● INSTRUCTIONS TO FOLLOW:
Below are the records. Retype exactly the lines between the lines holding "Internacional de Florida, Colegio de Estudios" and "CORREO ELECTRÓNICO", inclusive.

● DATASET RECORDS:
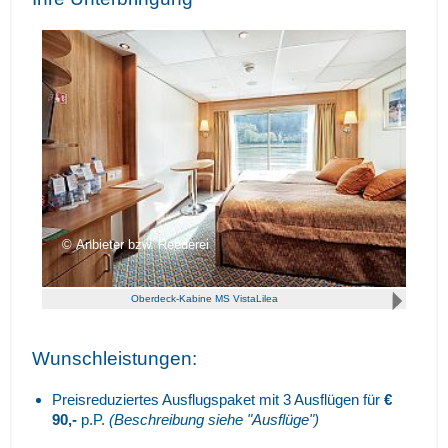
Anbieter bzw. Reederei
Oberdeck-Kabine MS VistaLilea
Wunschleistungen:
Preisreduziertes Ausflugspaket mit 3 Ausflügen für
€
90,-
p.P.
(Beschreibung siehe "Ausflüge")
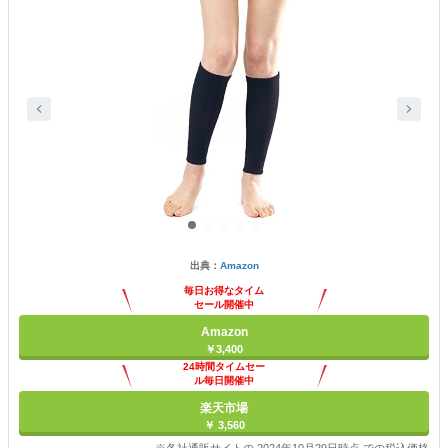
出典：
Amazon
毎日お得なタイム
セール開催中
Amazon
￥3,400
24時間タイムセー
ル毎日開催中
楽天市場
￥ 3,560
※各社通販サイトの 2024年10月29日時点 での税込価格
...
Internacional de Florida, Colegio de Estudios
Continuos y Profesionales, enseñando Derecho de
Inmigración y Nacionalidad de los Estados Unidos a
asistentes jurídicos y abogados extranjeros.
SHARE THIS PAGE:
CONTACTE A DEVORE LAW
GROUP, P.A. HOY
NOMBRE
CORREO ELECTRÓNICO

● RESPONSE:
Internacional de Florida, Colegio de Estudios
Continuos y Profesionales, enseñando Derecho de
Inmigración y Nacionalidad de los Estados Unidos a
asistentes jurídicos y abogados extranjeros.
SHARE THIS PAGE:
CONTACTE A DEVORE LAW
GROUP, P.A. HOY
NOMBRE
CORREO ELECTRÓNICO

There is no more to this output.